Las conquistas tecnológicas constituyen descubrimientos que tratan de mejorar las condiciones de vida de las personas. ¿Lo consiguen realmente, plenamente? ¿Está el ser humano capacitado para discriminar la realidad que le asfixia? Los inventos precisan de un tiempo para conocerse, asimilarse y asentarse; y de su correcta implantación derivará la permanencia u olvido. ¿Por qué tantas prisas en cambiar, sustituir? ¿Por qué algunos hacen suyo, y se desviven por ejecutarlo, eso de renovarse o morir?
Se dice que los antiguos egipcios fueron un pueblo sin urgencias innovadoras, que su cultura se consolidó suficientemente y no precisaron atormentarse el cerebro para mejorar los diferentes ingenios. Fue un pueblo tranquilo, pausado en sus inventos, aglutinador de lo conseguido. Afirmaban que si una cosa funcionaba adecuadamente, no había necesidad de cambiarla o mejorarla. Desde el punto de vista actual fue una civilización que apenas tuvo invenciones, progreso. ¿Esa circunstancia le proporcionó una existencia peor, más infeliz?
Las sociedades civilizadas del presente viven sin vivir en ellas, aceleradamente, y se consumen a velocidades vertiginosas, como leños embebidos de un líquido inflamable; no sé sí esa consunción se hace esperando altas vidas o fagocitándose irremisiblemente en un masoquismo que, de puro insidioso e hiperestésico, pasa desapercibido. Si algún ser de otra dimensión observara el trajín de los terrícolas quedaría, posiblemente, pasmado y aturdido. Posiblemente, también nosotros al observar sus avatares.
La primera opción —la de esperar otra vida— pudiera verse acertada, y hasta entendible, si el hombre estuviera persuadido de su existencia y de su naturaleza feliz y perdurable. Y, sabiéndolo o sospechándolo razonablemente, las ansias de alcanzarla le impelieran a una rápida inmolación de la vida terrenal, para llegar a un disfrute urgente, imposible de postergar. Mirado así, la vida que conocemos vendría a ser una severa penitencia o periodo de prueba. Sufrir para gozar; mas sin premuras; con el estoicismo que otorga la fe. Sin ambiciones, con esperanza sosegada.

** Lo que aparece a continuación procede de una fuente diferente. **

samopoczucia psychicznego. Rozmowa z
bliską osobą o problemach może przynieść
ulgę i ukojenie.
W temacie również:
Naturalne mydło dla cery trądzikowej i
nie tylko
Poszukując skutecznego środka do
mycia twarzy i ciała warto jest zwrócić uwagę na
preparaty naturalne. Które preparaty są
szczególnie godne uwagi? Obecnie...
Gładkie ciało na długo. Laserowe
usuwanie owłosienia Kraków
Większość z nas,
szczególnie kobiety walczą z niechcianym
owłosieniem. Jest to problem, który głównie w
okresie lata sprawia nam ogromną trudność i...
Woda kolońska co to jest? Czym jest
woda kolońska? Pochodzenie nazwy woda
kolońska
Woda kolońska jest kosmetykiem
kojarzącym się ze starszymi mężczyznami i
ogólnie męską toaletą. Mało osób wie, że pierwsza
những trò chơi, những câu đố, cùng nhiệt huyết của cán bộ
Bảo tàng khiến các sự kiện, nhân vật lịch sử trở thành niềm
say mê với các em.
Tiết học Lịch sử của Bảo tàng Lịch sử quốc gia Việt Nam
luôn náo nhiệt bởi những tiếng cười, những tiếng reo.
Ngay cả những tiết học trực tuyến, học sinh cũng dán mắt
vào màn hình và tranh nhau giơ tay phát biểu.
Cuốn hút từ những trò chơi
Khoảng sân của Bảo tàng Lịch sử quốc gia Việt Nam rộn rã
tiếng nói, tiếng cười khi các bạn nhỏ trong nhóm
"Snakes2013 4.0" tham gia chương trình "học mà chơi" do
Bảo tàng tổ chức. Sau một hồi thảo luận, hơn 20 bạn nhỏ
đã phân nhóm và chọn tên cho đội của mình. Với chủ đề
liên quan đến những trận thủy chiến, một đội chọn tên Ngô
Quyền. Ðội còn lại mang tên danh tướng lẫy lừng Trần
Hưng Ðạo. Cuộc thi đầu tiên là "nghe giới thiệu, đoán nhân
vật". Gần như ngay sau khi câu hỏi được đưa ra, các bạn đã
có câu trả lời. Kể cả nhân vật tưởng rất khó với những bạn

La segunda, nos llevaría al terreno del existencialismo, al absurdo de la vida conocida, a la sinrazón; a la existencia sin esencia. Y, en consecuencia, a quitarse de en medio, de olvidar esta pesadilla que es la vida; cuanto antes. Porque, si algo no tiene sentido, carece de importancia; y soportar la angustia y lucha baldías de un Sísifo atormentado es, cuando menos, una tarea irracional. Y como afirmaba Albert Camus, en estas circunstancias, lo único que cobra sentido es el suicidio.
En ambas perspectivas, la vida es algo pasajero.

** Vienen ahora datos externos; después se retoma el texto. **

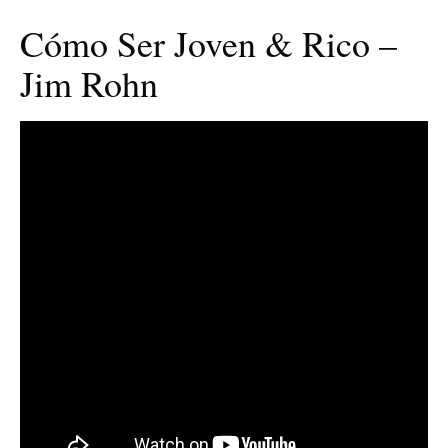
Cómo Ser Joven & Rico –
Jim Rohn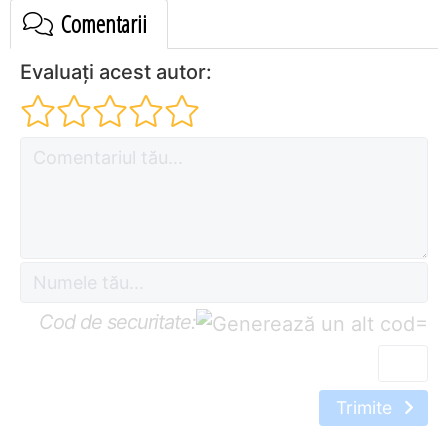
Comentarii
Evaluați acest autor:
Cod de securitate:
=
Trimite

En medio de estas dos cuestiones, refulgen las dendritas de los innovadores, personajes que solo ven reducidos trechos del camino, los interminables recodos que jalonan la existencia; sin importarles otras consideraciones que no sean las de trasegar en sus micro mundos como hormigas compulsivas en un frenesí de idas y venidas. Y justificando ese torbellino, millares de personas sin perspectivas, sin imaginación ni curiosidad, que aguardan con las bocas abiertas la llegada del sustento, en los nidos de la intemperie...
La humanidad vive una vida vacía, insatisfecha; errante. Ese parece ser el tributo a la inteligencia. Y el materialismo cierra, aún más si cabe, las puertas a un ser que no solo se le escurre sino que pierde su rastro. Lo llamativo de todo es que la masa humana se mueve a un trote renqueante, por una cañada angosta, donde una buena parte de ella habla de la felicidad de su vida y no se ruboriza al reconocer que la alcanza. Pero esos relumbrones son tan solo fogonazos que nublan la conciencia del ser, porque la inteligencia y la consciencia de los sapiens son una maldición; un tributo no se sabe a quién y con fecha de caducidad próxima en el tiempo. Si la debacle es inevitable, ¿por qué correr hacia ella?